TASK DETAILS: Find every line in the material below that contains the string "right", matching case exactly, and copy each of those lines.

RECORDS FOR THIS EXERCISE:
--- begin ---
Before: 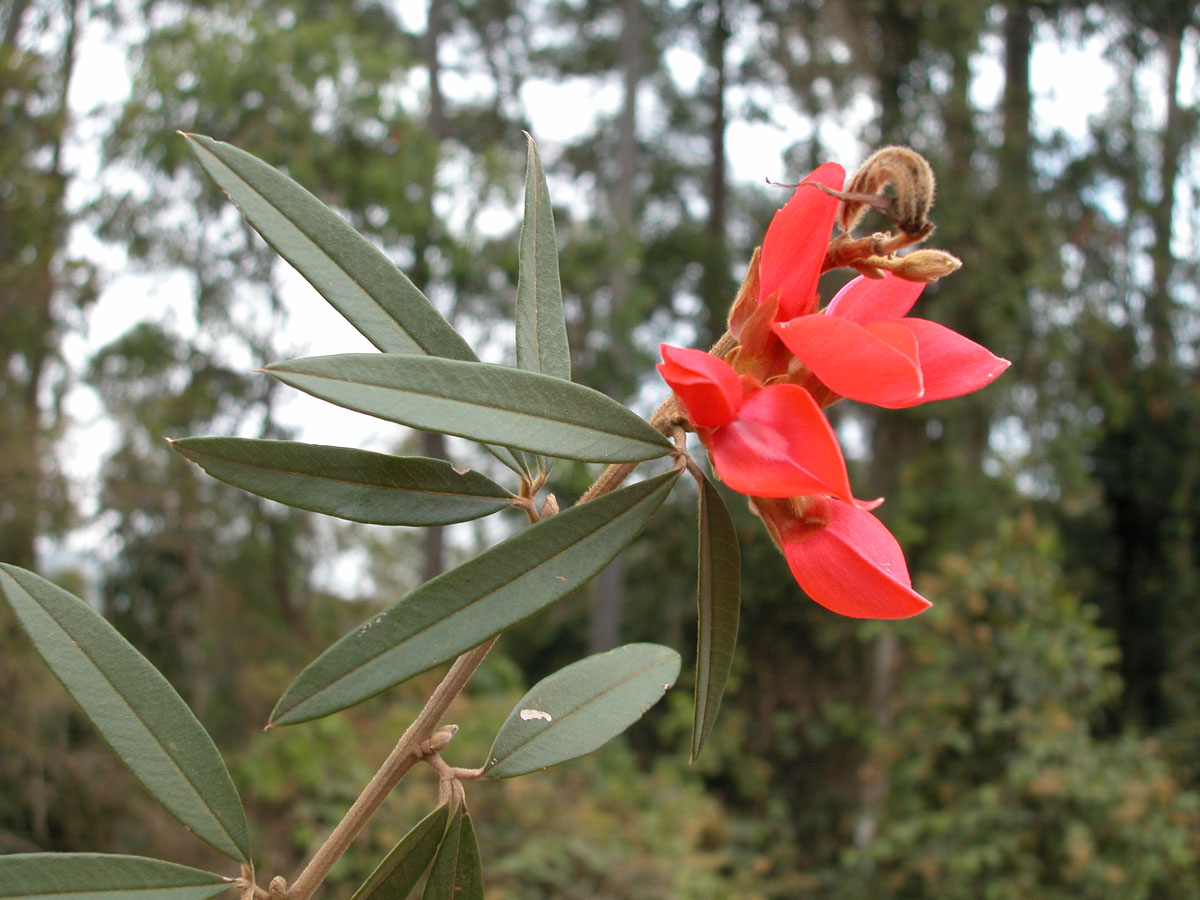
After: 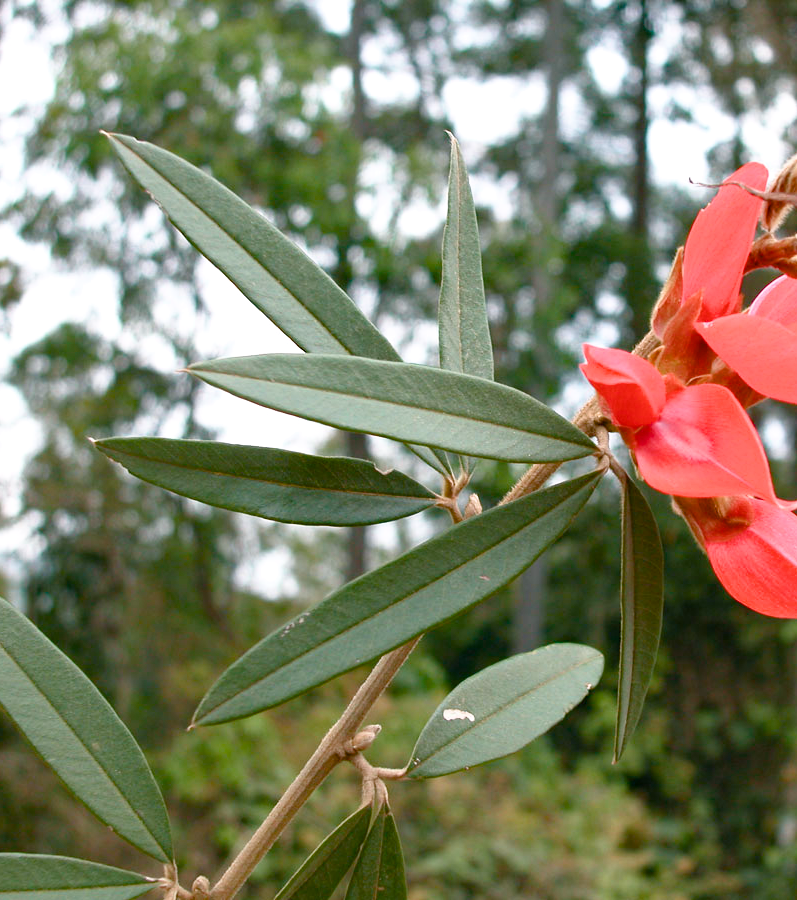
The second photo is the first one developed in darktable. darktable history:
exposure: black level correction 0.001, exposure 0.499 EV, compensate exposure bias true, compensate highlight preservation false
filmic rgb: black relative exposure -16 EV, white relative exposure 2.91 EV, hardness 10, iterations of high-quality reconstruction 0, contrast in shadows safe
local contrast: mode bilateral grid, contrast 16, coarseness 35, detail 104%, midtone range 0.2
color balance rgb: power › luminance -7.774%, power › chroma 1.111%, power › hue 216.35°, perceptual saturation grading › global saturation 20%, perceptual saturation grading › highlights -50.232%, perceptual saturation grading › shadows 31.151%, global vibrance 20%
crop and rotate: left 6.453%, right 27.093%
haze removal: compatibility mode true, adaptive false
--- end ---
--- begin ---
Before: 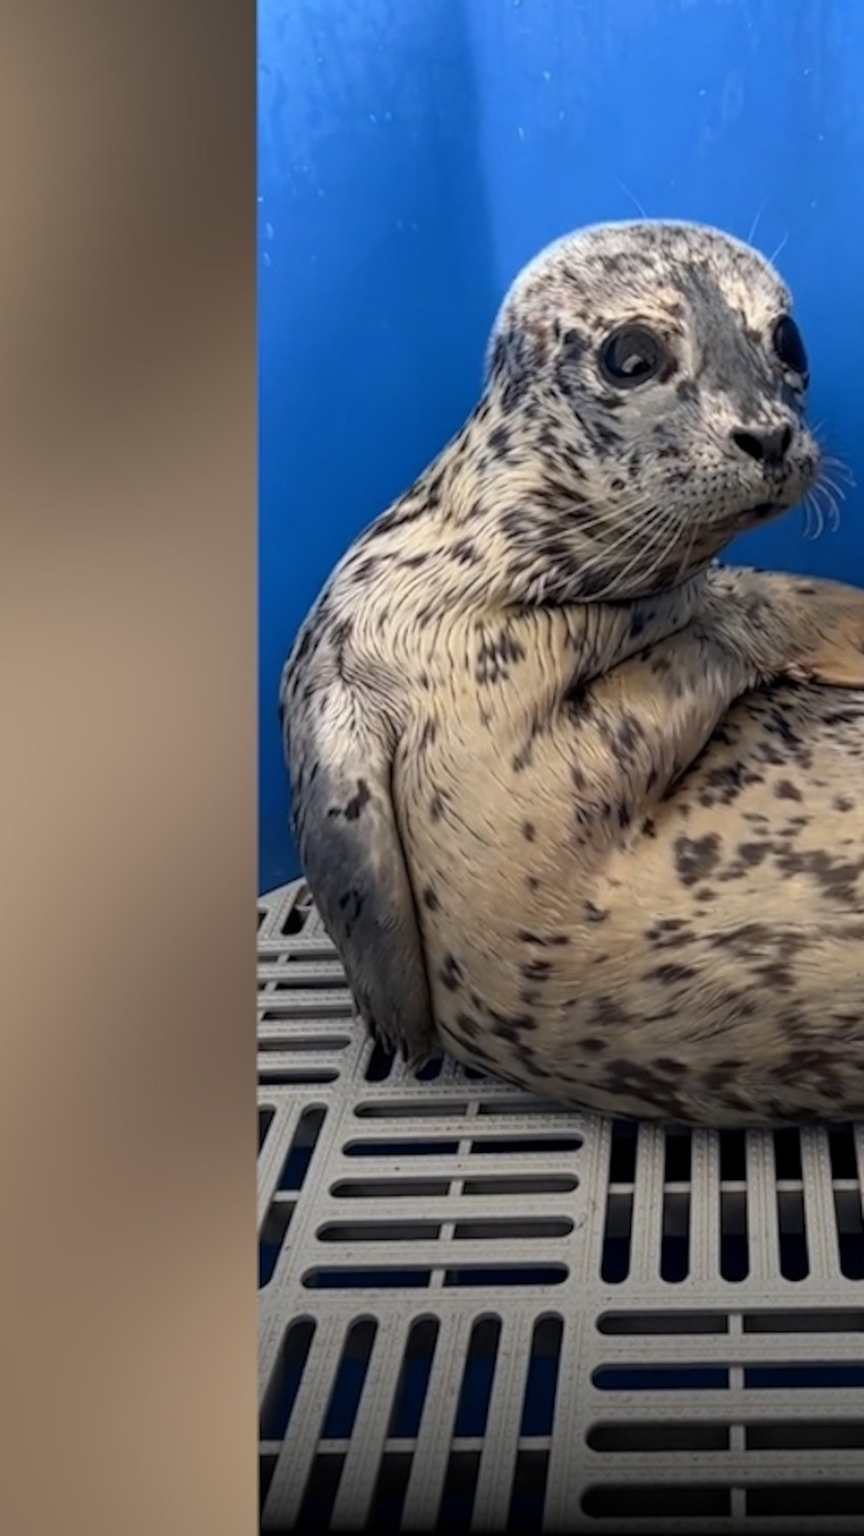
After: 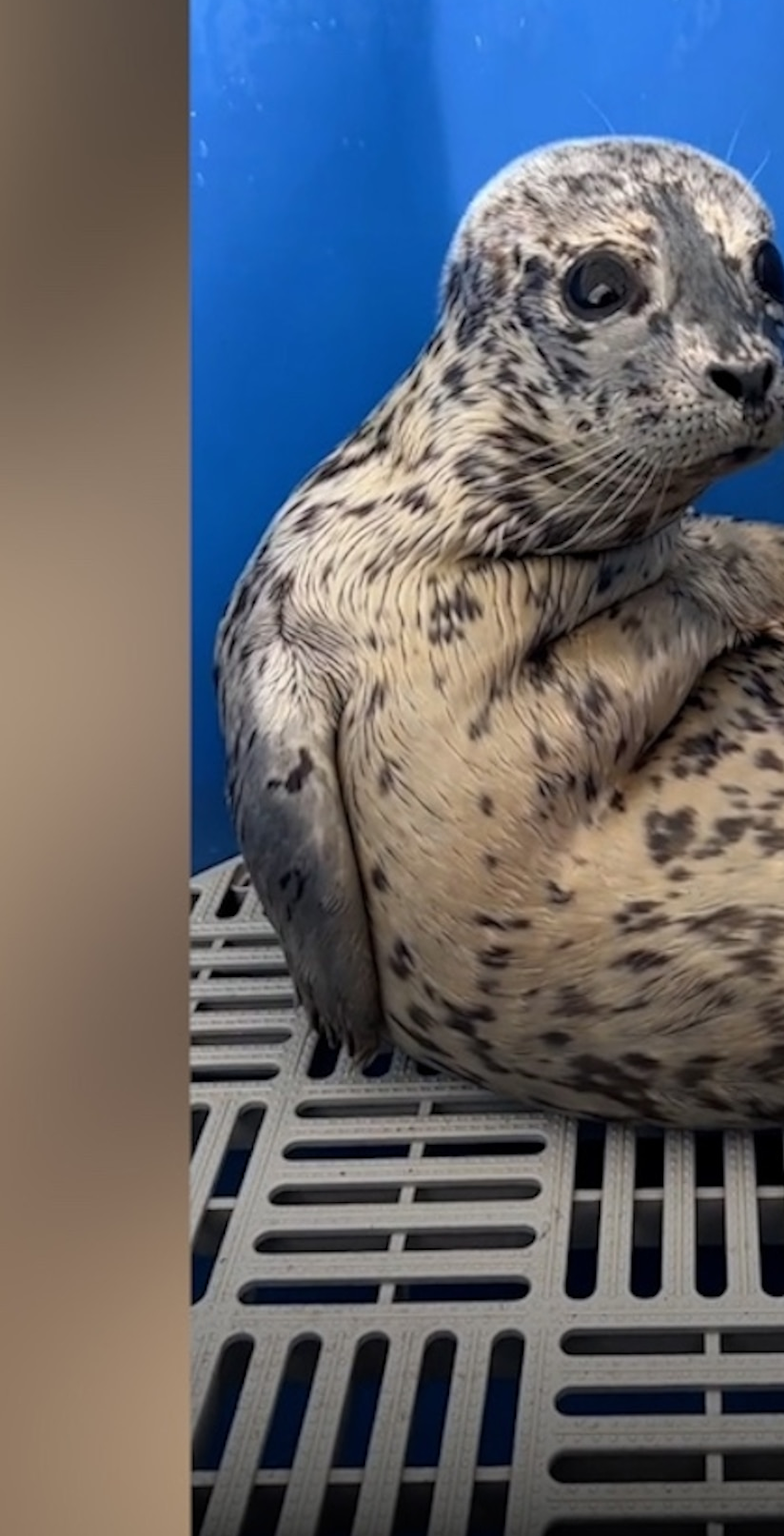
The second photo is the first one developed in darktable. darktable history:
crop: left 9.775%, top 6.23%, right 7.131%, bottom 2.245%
--- end ---
RESULT:
crop and rotate: left 6.453%, right 27.093%
crop: left 9.775%, top 6.23%, right 7.131%, bottom 2.245%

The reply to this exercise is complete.